Director Emerald Fennell says she ‘would have got rid of’ Saltburn ‘Murder on the Dancefloor’ scene

The final scene in Saltburn has become a cult moment. (Metro-Goldwyn-Mayer, Amazon MGM Studios, Warner Bros. Pictures)

Saltburn director Emerald Fennell has said she would have been prepared to “get rid of” the iconic “Murder on the Dancefloor” scene.

The queer-coded thriller has become somewhat of a cult classic since its release in November last year. The naked dance scene at the end sent Sophie Ellis-Bextor’s track running up the charts, while bath water candles and even a Lush bath bomb were created in the film’s wake. 

But the iconic end scene may have been excluded if Keoghan felt uncomfortable by the ordeal, which sees his character Oliver Quick dancing completely in the nude after a coke-fuelled experience in the Northamptonshire mansion.

In an interview with both Kheogan and Fennell in W Magazine, the former Call the Midwife star who was behind the movie said: “The thing for me is, if you want to make stuff that’s close to the bone, that’s outrageous and fun and camp and silly, you need to create a space where people feel like they’re safe, that they’re not being shoved off a cliff and that we’re all doing it together. 

“If Barry had changed his mind and said, ‘I don’t want the dance scene at the end to be in the movie,’ I would have got rid of it because consent is ongoing and everyone has a say.

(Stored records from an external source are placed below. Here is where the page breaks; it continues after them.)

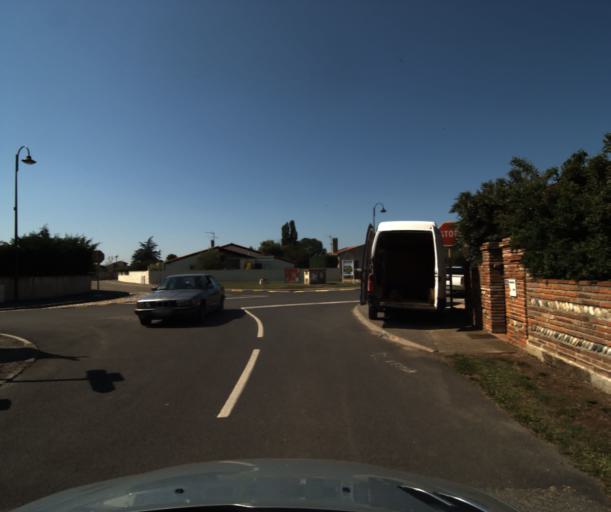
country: FR
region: Midi-Pyrenees
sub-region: Departement de la Haute-Garonne
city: Labarthe-sur-Leze
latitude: 43.4673
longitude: 1.3777
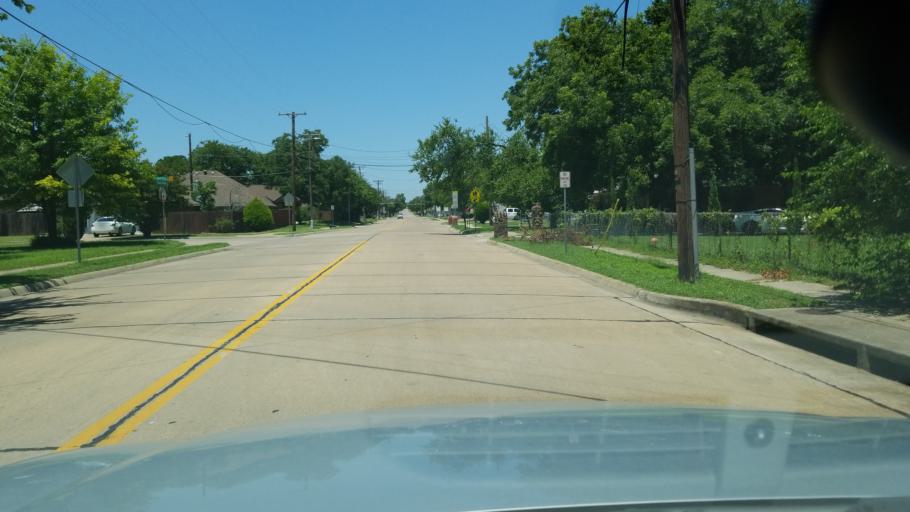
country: US
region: Texas
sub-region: Dallas County
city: Irving
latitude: 32.7984
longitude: -96.9257
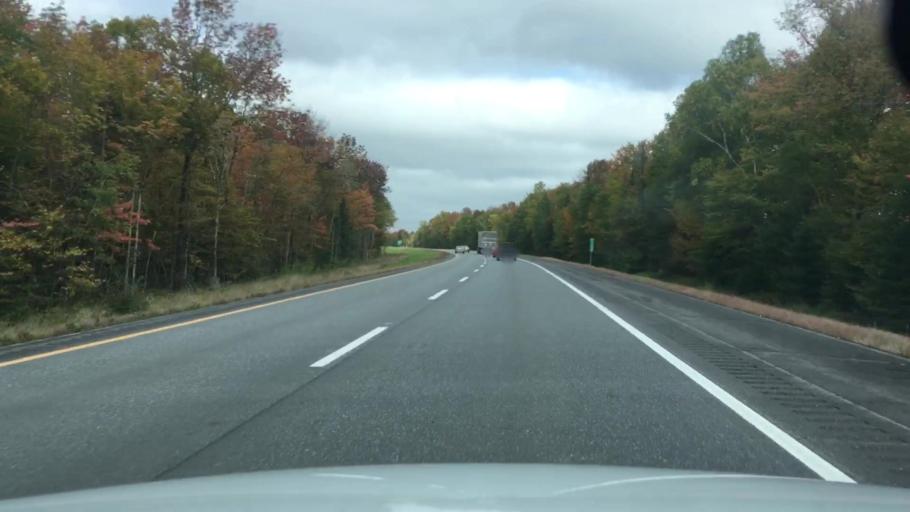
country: US
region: Maine
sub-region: Somerset County
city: Palmyra
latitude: 44.8154
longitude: -69.3385
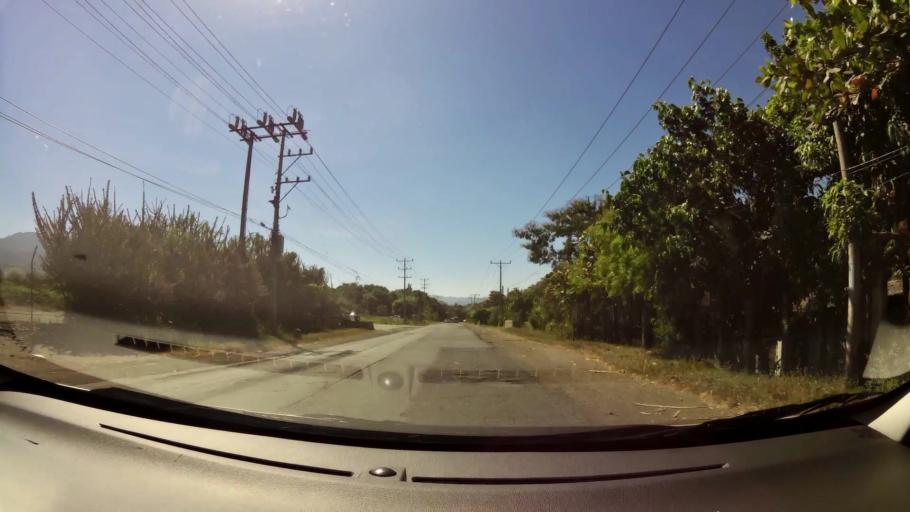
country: SV
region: La Libertad
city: San Juan Opico
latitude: 13.8056
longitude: -89.3588
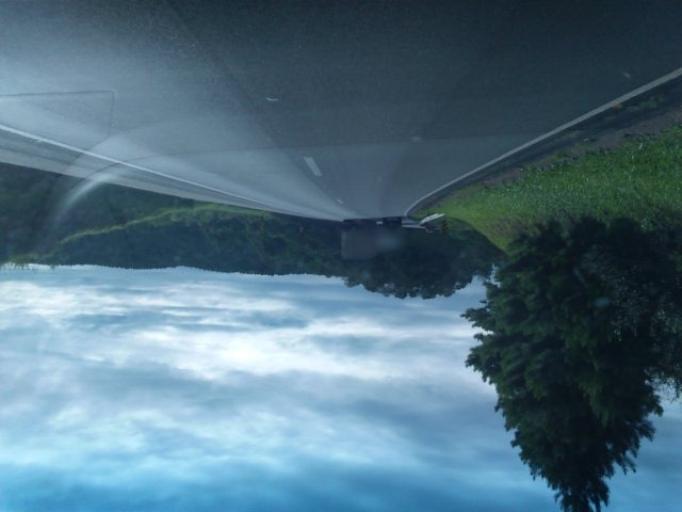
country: BR
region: Parana
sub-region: Campina Grande Do Sul
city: Campina Grande do Sul
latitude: -25.1098
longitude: -48.8523
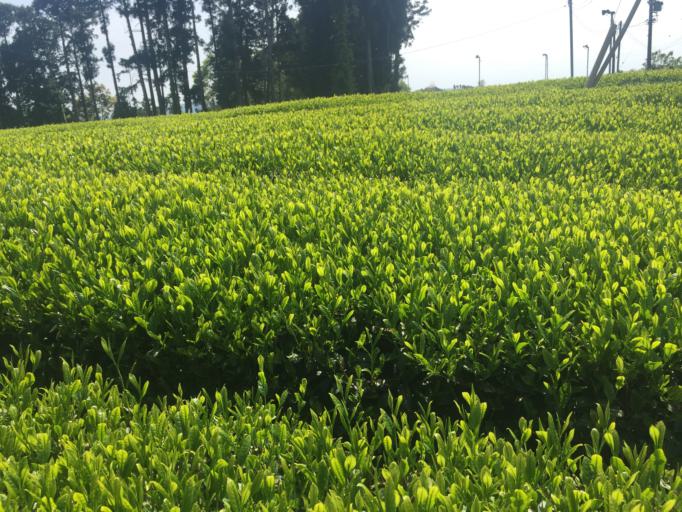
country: JP
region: Shizuoka
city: Kakegawa
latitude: 34.8192
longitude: 138.0405
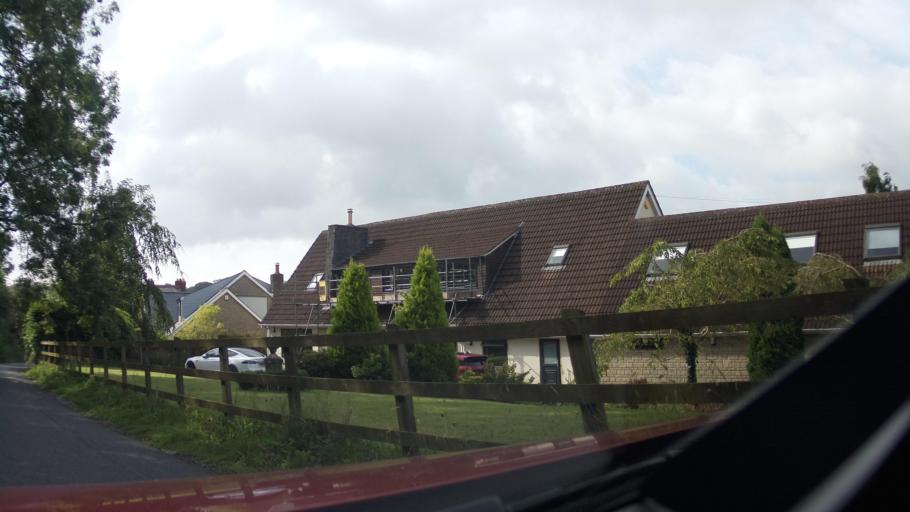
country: GB
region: England
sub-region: Somerset
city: Shepton Mallet
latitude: 51.2260
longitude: -2.5349
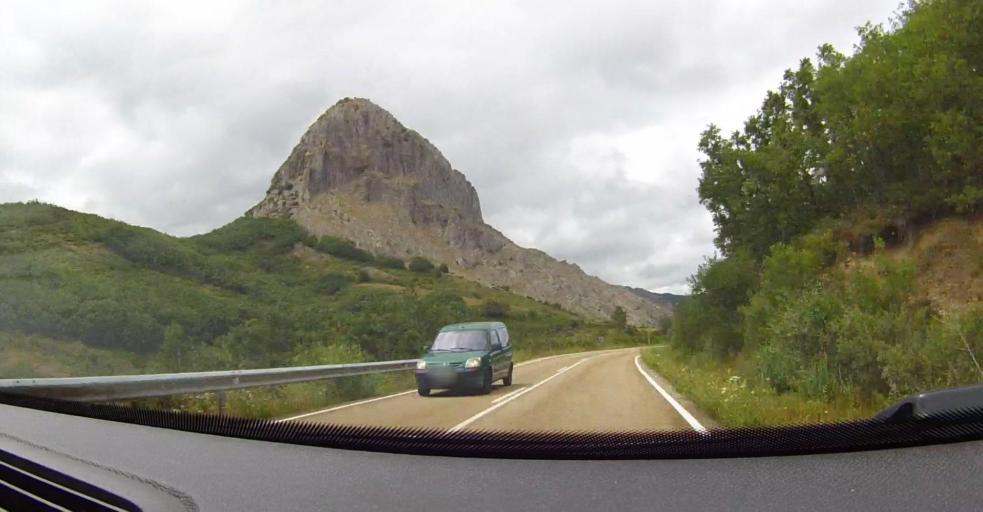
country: ES
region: Castille and Leon
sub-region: Provincia de Leon
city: Reyero
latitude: 42.9540
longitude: -5.2486
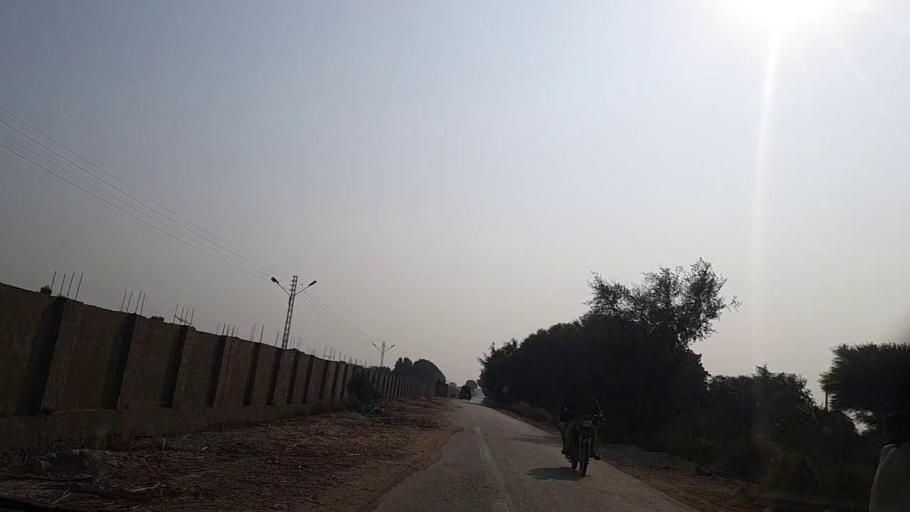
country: PK
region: Sindh
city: Sann
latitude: 26.1823
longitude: 68.1096
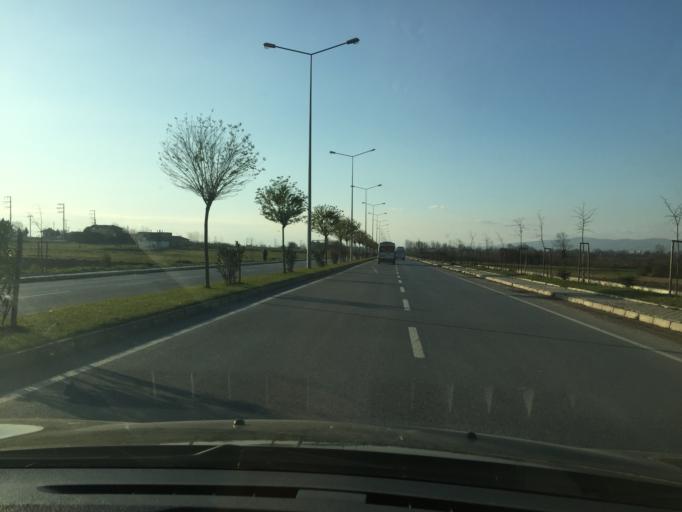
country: TR
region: Sakarya
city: Sogutlu
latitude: 40.9027
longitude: 30.4989
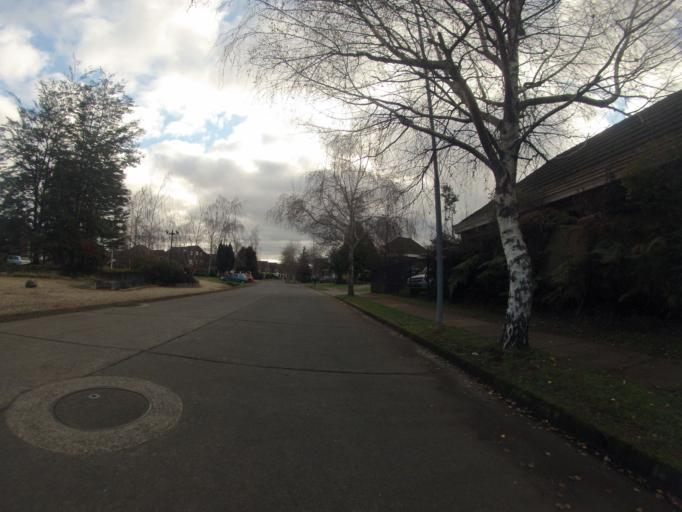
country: CL
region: Araucania
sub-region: Provincia de Cautin
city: Temuco
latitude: -38.7380
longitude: -72.6424
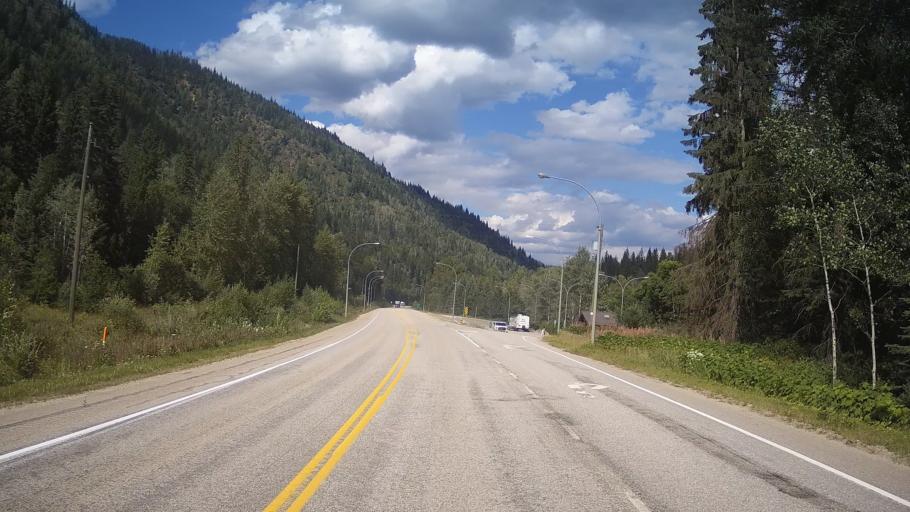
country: CA
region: British Columbia
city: Chase
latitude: 51.6841
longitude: -119.4225
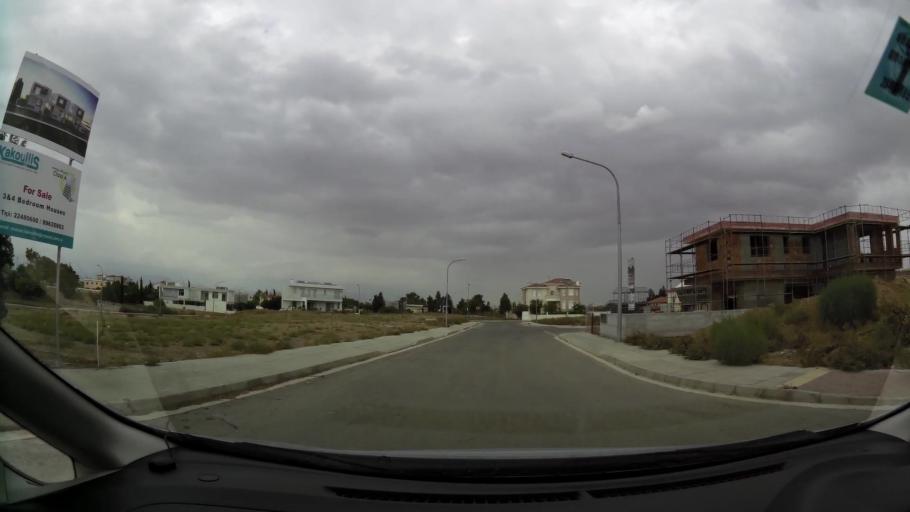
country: CY
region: Lefkosia
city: Geri
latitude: 35.1100
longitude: 33.3918
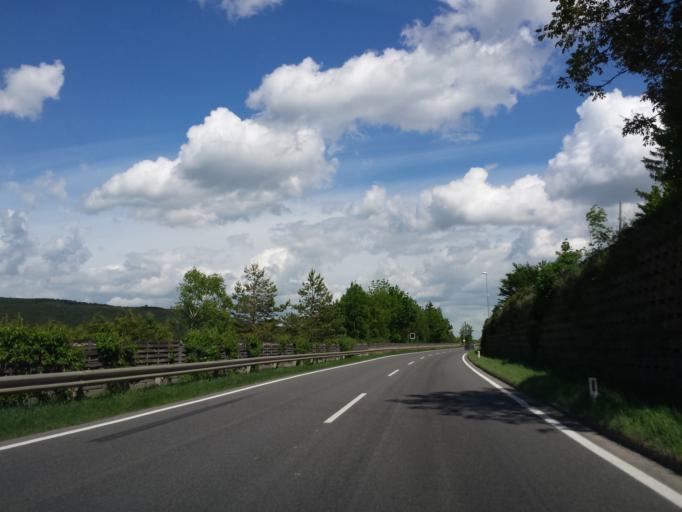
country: AT
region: Lower Austria
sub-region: Politischer Bezirk Baden
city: Hernstein
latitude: 47.8709
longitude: 16.0900
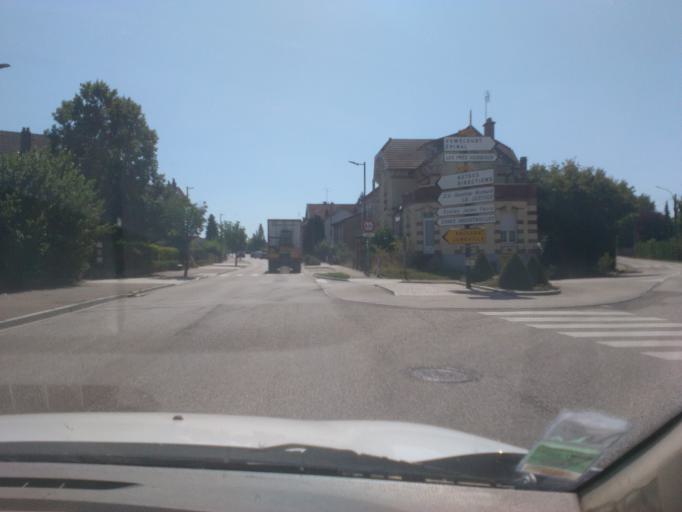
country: FR
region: Lorraine
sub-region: Departement des Vosges
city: Rambervillers
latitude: 48.3376
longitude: 6.6352
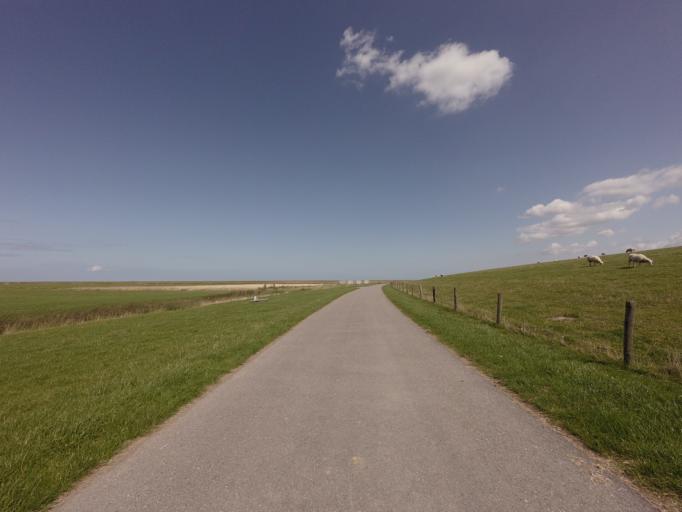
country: NL
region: Friesland
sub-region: Gemeente Ferwerderadiel
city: Marrum
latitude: 53.3372
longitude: 5.7829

“But that’s why Barry’s remarkable. He wants to be at the sharp end, always. He only finds it interesting there, and that’s how I feel too.”

You may like to watch

Consent is so important to Fennell, that she also thanked Zelda Perkins in the end credits. Perkins was a former employee of Harvey Weinstein who broke her non-disclosure agreement when she broke the news about the former film producer and convicted rapist’s abuse, launching what became the #MeToo movement.

It was also Kheogan’s direction in the film which inspired the graveyard sex scene. “On paper, he wasn’t written to do that. But I wanted to see what actually happened, [and] where I would take it. I wanted to be confused and let my body lead the way. What am I doing? How can I get closer?” Keoghan previously told Variety.

“It’s trying to find that new level of obsession. Trying to level up on the obsession,” Keoghan said, adding that he asked Fennell for a closed set so that he could try something out, which led to the scene appearing in the final edit of Saltburn.